• Exercise aim:
Print the material below exactly as it stands, please, from its first line to the line holding "X50800Y183896D02*", with no pictures.
--- Records supplied Enclosed Below ---
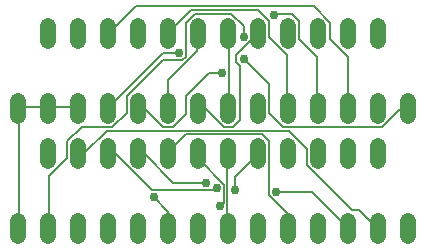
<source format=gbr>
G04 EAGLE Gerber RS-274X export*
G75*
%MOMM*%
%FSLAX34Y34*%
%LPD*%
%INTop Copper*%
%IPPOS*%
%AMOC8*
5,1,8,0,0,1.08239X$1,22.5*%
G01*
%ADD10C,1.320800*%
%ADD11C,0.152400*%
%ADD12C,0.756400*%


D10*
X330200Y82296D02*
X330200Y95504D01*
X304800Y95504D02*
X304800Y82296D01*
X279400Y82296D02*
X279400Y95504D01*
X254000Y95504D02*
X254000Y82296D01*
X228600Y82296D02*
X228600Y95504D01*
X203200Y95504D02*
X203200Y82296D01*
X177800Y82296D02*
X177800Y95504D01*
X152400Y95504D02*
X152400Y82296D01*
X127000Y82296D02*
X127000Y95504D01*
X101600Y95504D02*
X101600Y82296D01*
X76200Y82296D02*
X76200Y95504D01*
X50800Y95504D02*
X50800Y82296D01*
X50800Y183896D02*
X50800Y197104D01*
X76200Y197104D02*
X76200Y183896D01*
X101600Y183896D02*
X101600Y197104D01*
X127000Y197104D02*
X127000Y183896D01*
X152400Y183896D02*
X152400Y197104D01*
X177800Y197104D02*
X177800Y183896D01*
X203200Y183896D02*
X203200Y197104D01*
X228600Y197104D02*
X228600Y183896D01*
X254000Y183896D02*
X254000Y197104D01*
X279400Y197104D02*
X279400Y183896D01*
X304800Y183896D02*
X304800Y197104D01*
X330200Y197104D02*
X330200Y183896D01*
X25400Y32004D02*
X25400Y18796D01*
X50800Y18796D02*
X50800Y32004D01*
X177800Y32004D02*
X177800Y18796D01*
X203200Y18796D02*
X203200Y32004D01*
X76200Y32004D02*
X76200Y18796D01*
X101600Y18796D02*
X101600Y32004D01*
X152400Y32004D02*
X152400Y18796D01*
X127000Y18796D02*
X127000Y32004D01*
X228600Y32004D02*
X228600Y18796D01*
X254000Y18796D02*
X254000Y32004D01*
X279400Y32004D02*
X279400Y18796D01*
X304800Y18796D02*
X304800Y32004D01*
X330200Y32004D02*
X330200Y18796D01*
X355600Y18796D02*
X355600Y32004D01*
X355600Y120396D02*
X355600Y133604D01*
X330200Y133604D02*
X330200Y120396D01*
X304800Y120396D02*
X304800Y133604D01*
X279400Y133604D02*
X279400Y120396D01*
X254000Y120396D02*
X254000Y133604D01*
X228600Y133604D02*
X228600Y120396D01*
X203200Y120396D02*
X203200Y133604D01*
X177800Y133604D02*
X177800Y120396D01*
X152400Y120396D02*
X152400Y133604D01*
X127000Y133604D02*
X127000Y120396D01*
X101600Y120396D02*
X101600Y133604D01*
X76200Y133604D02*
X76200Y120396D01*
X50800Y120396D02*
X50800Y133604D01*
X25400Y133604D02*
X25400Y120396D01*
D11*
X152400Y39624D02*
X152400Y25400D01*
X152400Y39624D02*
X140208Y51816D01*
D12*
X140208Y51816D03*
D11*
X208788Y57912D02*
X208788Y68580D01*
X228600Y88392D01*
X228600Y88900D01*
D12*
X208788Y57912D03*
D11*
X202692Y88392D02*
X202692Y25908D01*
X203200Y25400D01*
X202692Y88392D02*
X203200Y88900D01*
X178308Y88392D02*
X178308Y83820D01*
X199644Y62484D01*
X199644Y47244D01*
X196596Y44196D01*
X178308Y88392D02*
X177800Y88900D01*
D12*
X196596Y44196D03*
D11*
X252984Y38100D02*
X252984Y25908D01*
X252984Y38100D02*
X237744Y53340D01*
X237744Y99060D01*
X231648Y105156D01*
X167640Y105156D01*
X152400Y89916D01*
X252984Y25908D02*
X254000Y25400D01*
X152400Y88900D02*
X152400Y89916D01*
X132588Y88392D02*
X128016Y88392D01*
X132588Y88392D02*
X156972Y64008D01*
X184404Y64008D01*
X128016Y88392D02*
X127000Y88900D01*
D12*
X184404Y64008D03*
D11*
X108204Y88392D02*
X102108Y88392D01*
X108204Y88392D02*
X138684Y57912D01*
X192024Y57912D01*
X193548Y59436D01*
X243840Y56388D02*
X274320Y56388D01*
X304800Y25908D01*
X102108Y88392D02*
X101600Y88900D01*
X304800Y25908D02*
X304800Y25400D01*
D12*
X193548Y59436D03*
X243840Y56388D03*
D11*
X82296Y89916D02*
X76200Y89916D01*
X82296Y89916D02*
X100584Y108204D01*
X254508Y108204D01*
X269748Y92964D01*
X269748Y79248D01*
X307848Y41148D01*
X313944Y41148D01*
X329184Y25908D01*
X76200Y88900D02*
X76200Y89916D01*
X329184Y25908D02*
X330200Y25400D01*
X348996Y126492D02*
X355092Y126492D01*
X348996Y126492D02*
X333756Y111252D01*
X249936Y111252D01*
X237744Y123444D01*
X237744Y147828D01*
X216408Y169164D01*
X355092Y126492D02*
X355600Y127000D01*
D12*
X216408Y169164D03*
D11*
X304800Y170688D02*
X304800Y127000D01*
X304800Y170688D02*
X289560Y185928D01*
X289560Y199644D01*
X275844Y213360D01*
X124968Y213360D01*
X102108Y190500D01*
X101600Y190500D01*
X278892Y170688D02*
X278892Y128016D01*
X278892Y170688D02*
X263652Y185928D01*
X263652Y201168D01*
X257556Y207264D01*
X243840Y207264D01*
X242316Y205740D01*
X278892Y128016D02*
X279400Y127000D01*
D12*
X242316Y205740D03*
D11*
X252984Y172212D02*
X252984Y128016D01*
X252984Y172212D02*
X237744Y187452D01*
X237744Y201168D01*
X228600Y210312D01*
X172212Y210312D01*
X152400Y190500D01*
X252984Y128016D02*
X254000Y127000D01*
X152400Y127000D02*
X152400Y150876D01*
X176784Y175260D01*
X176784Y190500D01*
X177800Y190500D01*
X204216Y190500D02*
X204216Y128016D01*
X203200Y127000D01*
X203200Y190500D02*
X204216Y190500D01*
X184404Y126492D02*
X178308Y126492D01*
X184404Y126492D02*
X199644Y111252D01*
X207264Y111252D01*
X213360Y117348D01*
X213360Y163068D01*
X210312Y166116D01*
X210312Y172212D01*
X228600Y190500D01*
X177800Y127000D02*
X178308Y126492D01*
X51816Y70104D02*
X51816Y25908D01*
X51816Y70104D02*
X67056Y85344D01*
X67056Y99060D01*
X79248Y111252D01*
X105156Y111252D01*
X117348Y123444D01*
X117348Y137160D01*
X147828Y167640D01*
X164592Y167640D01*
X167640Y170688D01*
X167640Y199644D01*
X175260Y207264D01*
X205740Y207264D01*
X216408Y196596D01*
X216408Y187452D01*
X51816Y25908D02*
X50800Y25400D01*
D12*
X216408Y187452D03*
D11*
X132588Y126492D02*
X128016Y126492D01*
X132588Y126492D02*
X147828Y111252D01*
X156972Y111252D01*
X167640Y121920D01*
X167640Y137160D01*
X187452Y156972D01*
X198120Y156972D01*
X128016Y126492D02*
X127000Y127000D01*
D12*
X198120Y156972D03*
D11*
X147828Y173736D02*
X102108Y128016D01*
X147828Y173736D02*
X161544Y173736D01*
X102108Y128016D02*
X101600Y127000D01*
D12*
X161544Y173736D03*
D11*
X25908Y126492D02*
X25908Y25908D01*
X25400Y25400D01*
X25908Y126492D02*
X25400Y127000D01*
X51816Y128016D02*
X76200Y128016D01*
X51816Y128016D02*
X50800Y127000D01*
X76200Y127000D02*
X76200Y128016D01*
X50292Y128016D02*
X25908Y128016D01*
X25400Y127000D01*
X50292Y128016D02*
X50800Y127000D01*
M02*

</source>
--- End of Enclosed Records supplied ---
• Solution to this task:
<source format=gbr>
G04 EAGLE Gerber RS-274X export*
G75*
%MOMM*%
%FSLAX34Y34*%
%LPD*%
%INTop Copper*%
%IPPOS*%
%AMOC8*
5,1,8,0,0,1.08239X$1,22.5*%
G01*
%ADD10C,1.320800*%
%ADD11C,0.152400*%
%ADD12C,0.756400*%


D10*
X330200Y82296D02*
X330200Y95504D01*
X304800Y95504D02*
X304800Y82296D01*
X279400Y82296D02*
X279400Y95504D01*
X254000Y95504D02*
X254000Y82296D01*
X228600Y82296D02*
X228600Y95504D01*
X203200Y95504D02*
X203200Y82296D01*
X177800Y82296D02*
X177800Y95504D01*
X152400Y95504D02*
X152400Y82296D01*
X127000Y82296D02*
X127000Y95504D01*
X101600Y95504D02*
X101600Y82296D01*
X76200Y82296D02*
X76200Y95504D01*
X50800Y95504D02*
X50800Y82296D01*
X50800Y183896D02*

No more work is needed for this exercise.